_Task brief:_ Go through the items below and copy out every line that contains the word "track".

_Recorded data:_
** Start **

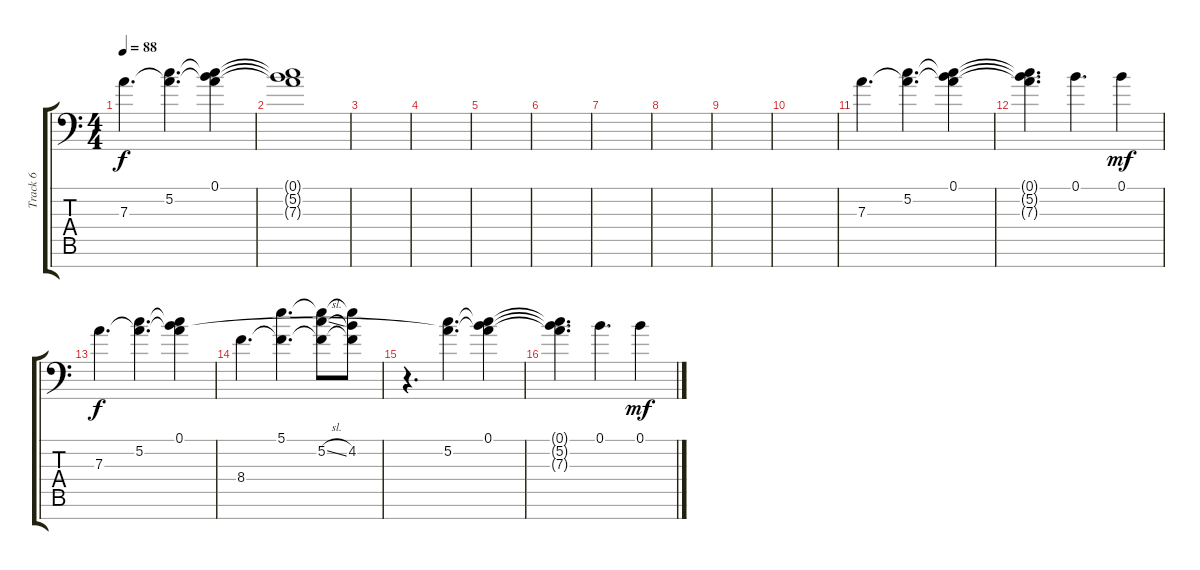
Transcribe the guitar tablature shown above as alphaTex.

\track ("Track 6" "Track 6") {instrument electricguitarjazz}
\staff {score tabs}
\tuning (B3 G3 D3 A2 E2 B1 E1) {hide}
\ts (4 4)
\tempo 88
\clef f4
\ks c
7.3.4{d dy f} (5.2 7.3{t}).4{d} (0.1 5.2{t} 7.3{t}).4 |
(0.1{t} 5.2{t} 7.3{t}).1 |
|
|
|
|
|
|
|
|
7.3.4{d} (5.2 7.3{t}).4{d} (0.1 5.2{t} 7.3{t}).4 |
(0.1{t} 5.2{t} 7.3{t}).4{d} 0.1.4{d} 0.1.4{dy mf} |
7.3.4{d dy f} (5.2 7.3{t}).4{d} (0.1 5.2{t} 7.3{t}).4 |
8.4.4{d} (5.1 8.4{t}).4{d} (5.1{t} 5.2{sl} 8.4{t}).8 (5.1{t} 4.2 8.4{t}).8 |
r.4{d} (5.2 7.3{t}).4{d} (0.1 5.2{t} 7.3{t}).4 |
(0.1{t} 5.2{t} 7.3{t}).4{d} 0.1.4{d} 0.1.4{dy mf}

** End **
** Start **

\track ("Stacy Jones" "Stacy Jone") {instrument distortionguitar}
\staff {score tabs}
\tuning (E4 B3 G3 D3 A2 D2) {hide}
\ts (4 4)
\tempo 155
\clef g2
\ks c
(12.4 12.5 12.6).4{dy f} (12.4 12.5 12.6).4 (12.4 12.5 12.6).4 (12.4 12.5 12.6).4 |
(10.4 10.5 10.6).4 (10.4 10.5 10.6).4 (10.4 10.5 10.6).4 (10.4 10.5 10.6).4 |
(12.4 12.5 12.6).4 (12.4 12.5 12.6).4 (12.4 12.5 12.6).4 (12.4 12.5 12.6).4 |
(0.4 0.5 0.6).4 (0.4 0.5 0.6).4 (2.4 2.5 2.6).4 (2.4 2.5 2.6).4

** End **
** Start **

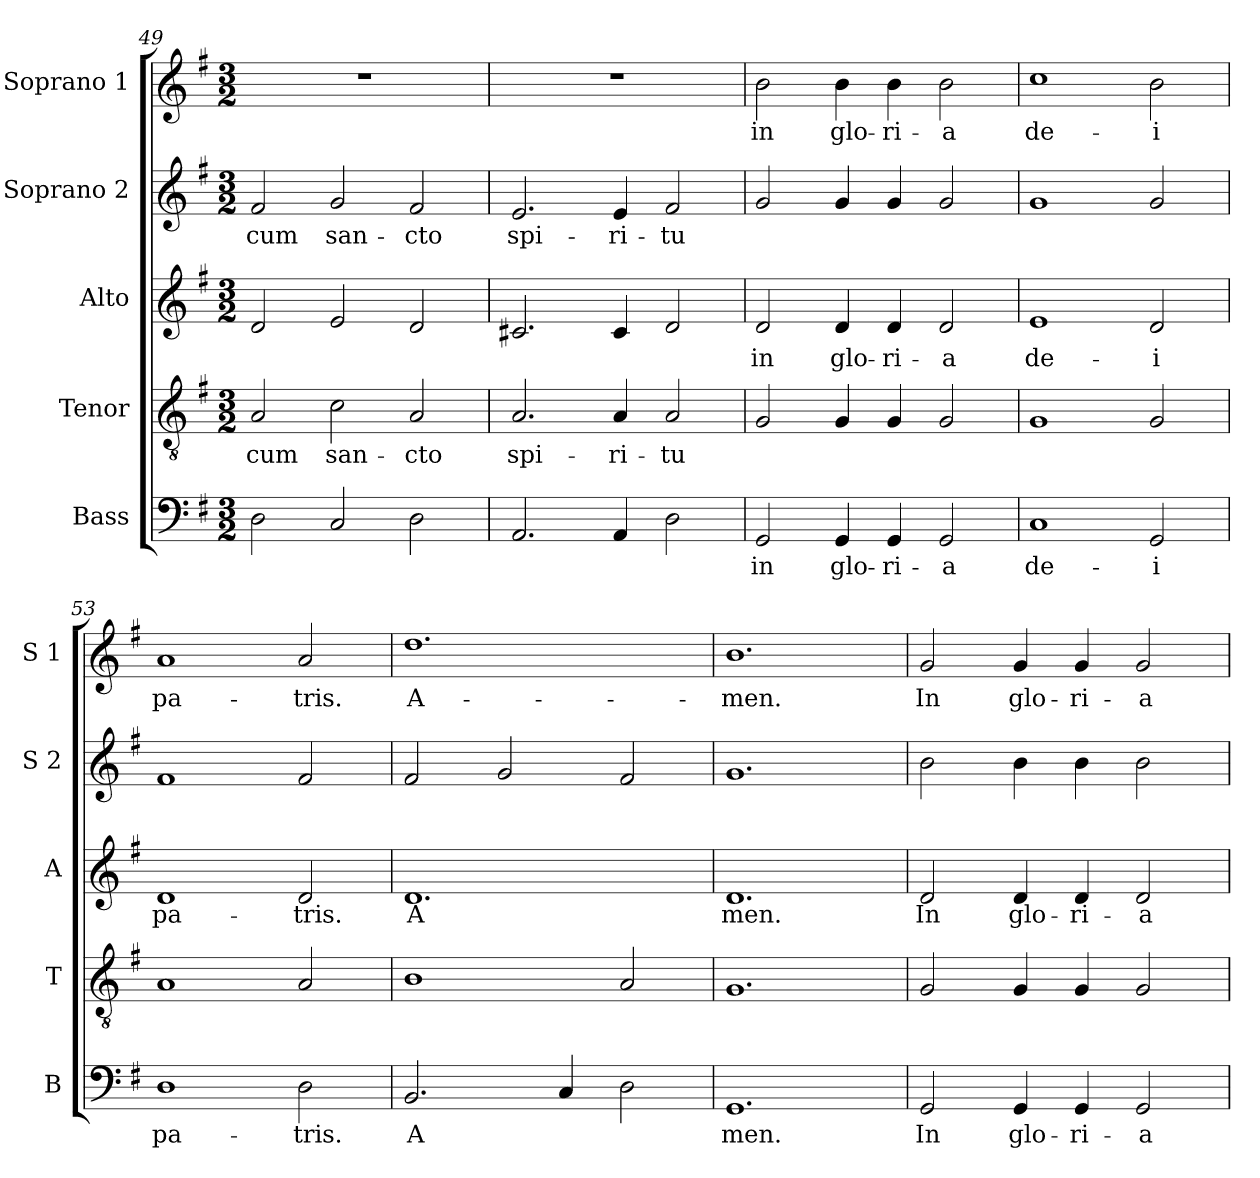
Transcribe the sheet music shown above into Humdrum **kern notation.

** End **

_Reply:_
\track ("Track 6" "Track 6") {instrument electricguitarjazz}
\track ("Stacy Jones" "Stacy Jone") {instrument distortionguitar}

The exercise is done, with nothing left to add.